* [Task prompt]: Can you reproduce, line for line, the part of the listing that opens with the line containing "Rank the series" and continues through the end of the listing?

* [Provided information]:
● ● ● ●

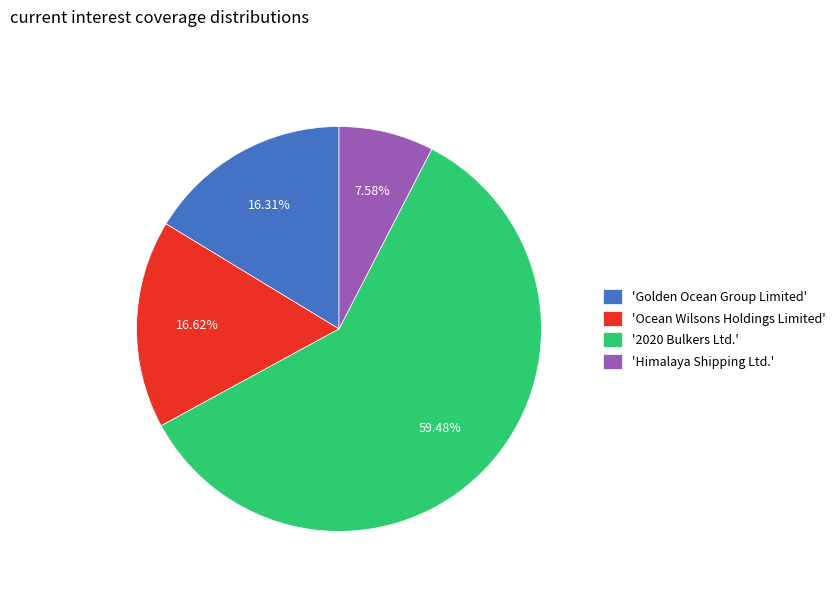

Is there a majority slice in this chart?

Yes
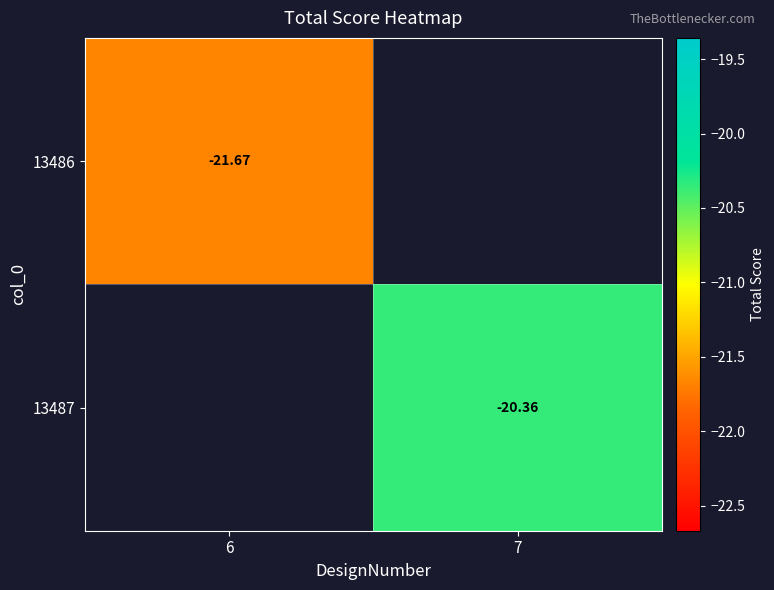

List the labels in order of 13487 value, largest first.

6, 7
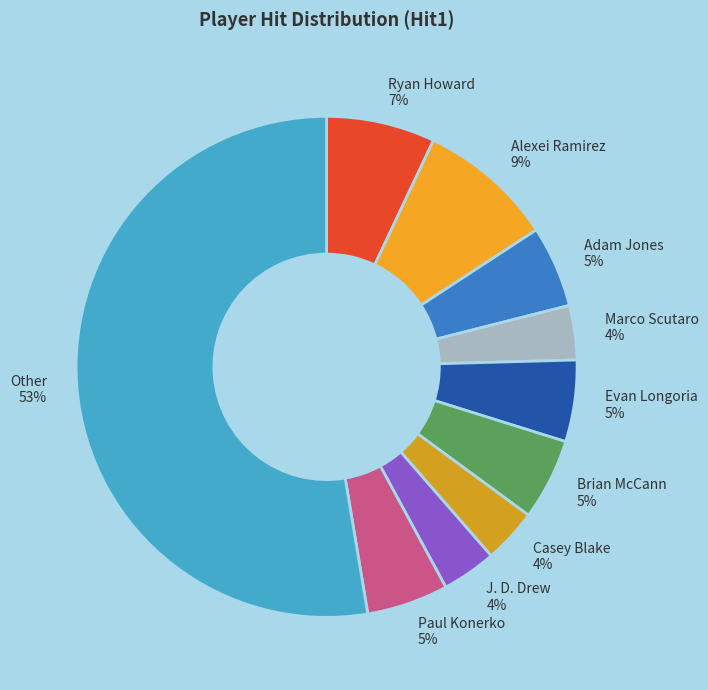

What is the largest slice in the pie chart?

Other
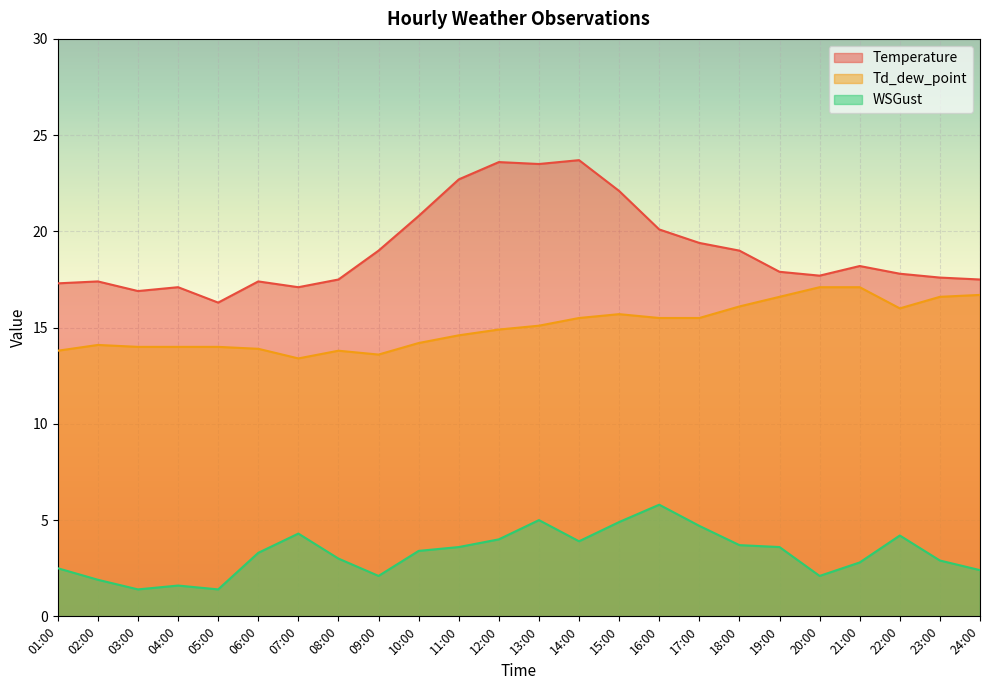

How many distinct data groups are displayed?

3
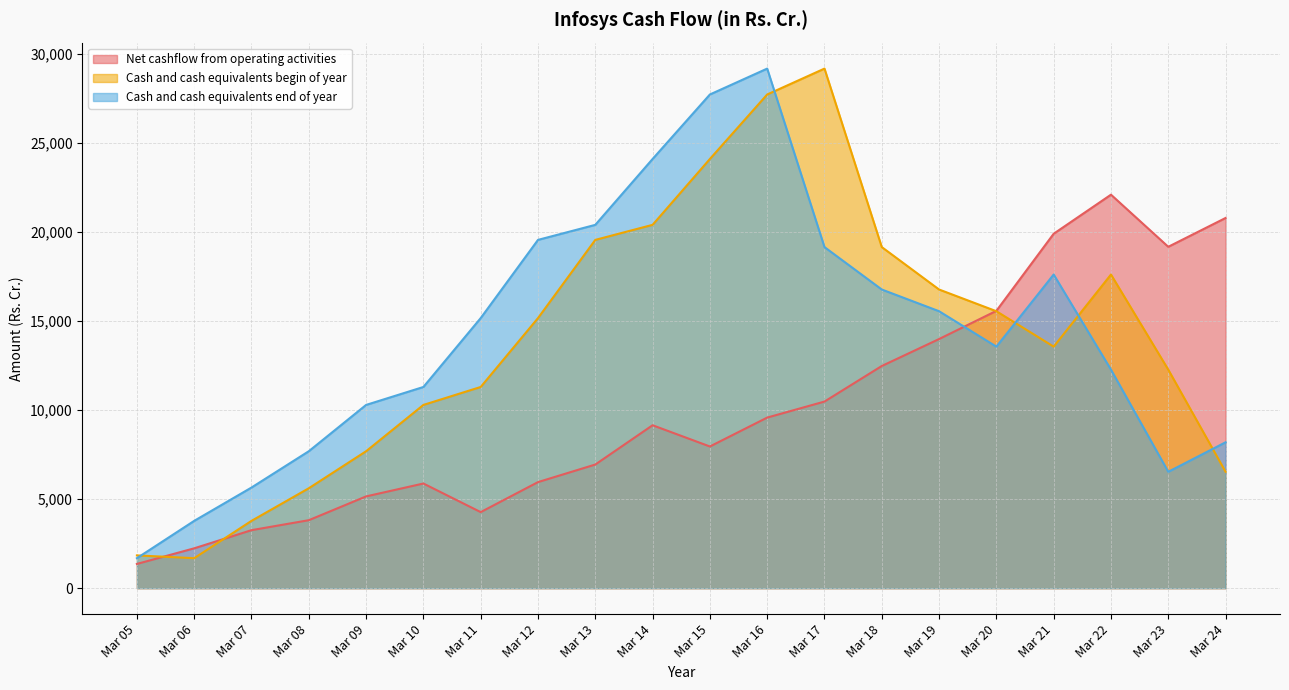

At which category does Cash and cash equivalents begin of year reach its first local peak?

Mar 17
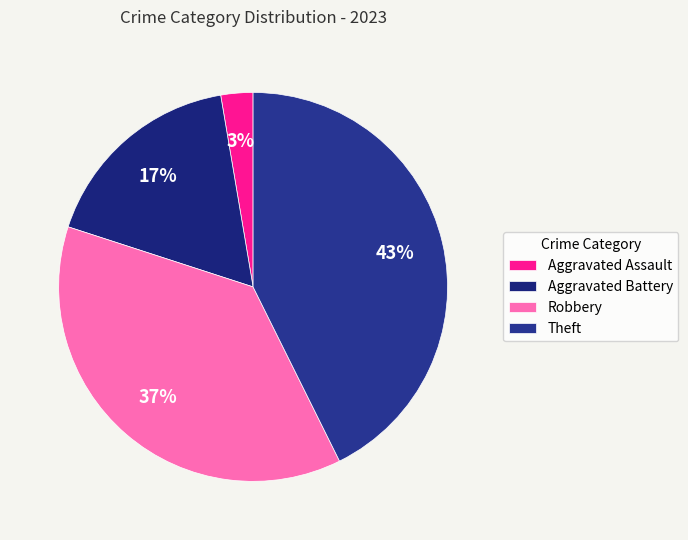

Do Theft and Aggravated Assault together represent more than half of the pie?

No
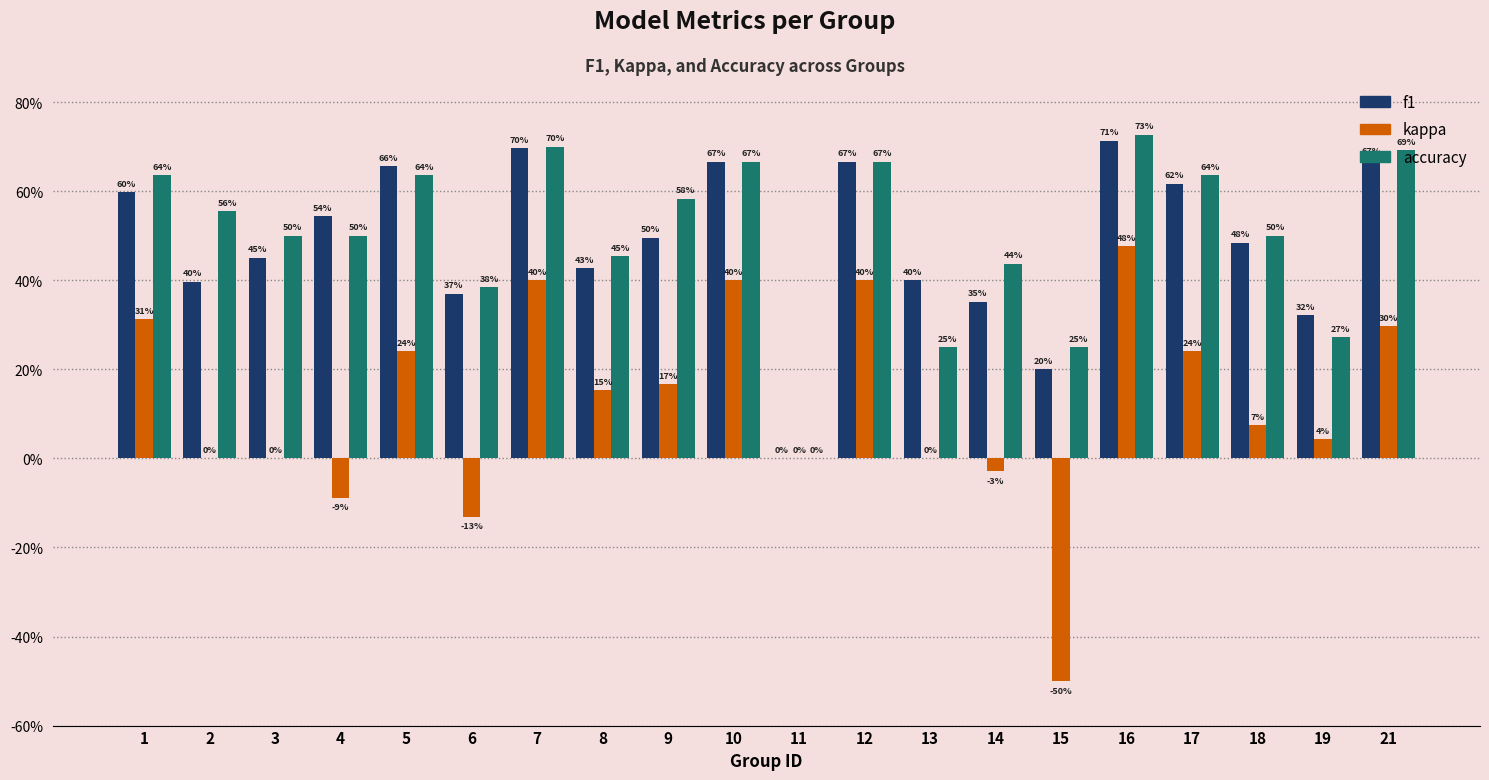

Are the bars grouped side by side (vs. stacked)?

Yes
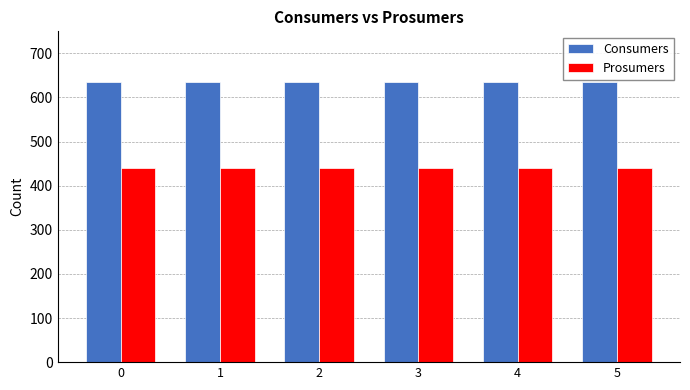

What is the difference between the highest and lowest values at 2?

195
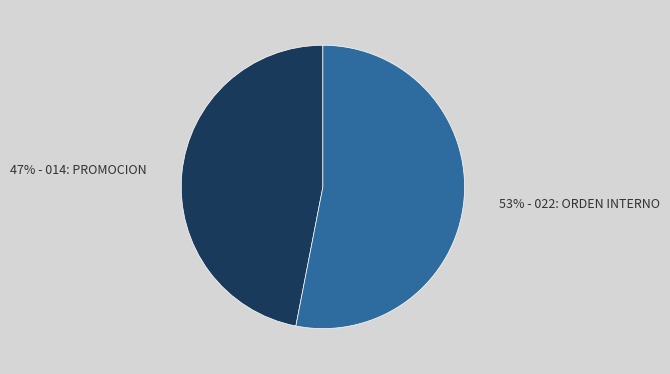

Does any single category account for the majority?

Yes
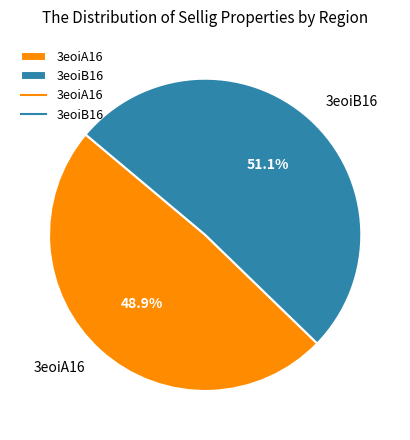

The 3eoiA16 slice represents 59% of the pie. True or false?

False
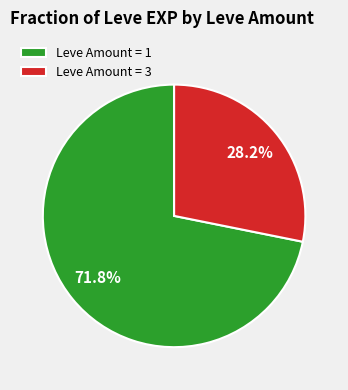

Rank the categories by value from highest to lowest.

Leve Amount = 1, Leve Amount = 3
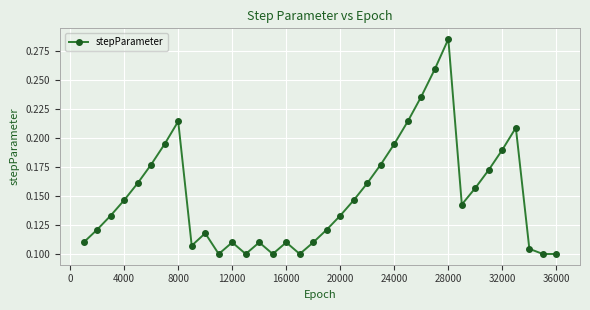

What is the sum of all values?

5.4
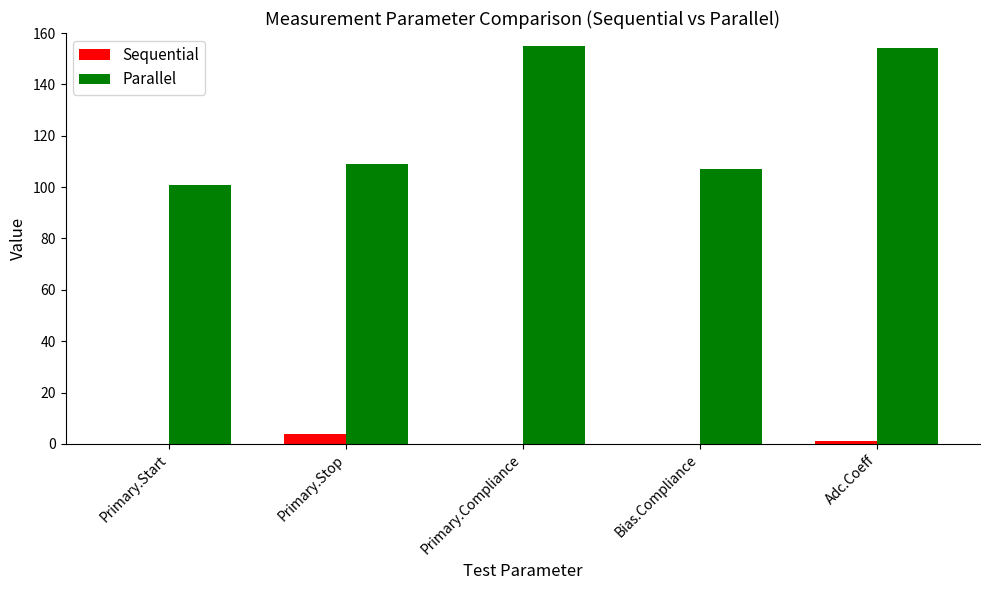

What is the sum of all Parallel values?

626.0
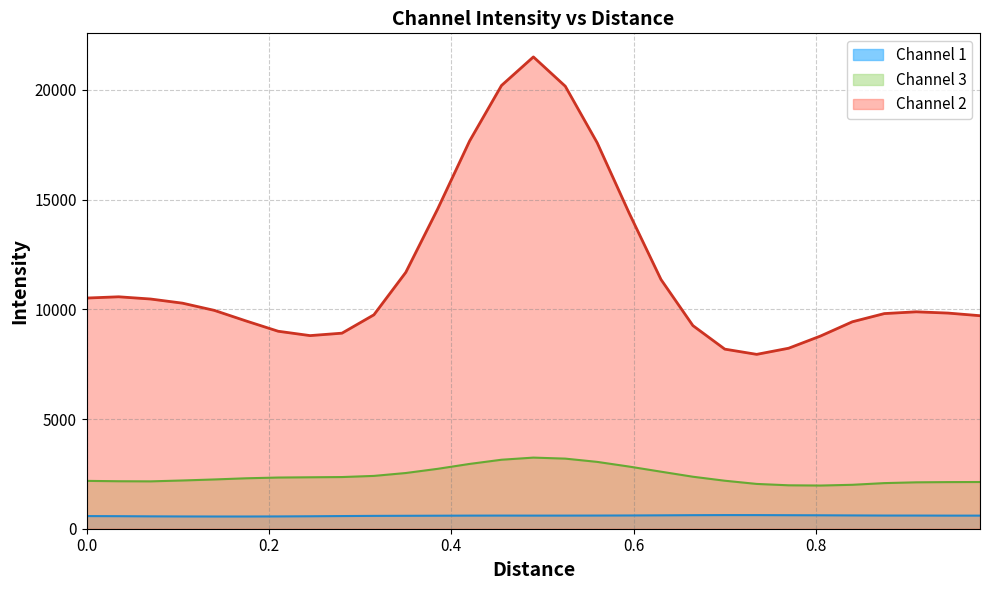

Rank the series by their maximum value, from highest to lowest.

Channel 2, Channel 3, Channel 1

● ● ● ●

* [Exercise solution]:
Rank the series by their maximum value, from highest to lowest.

Channel 2, Channel 3, Channel 1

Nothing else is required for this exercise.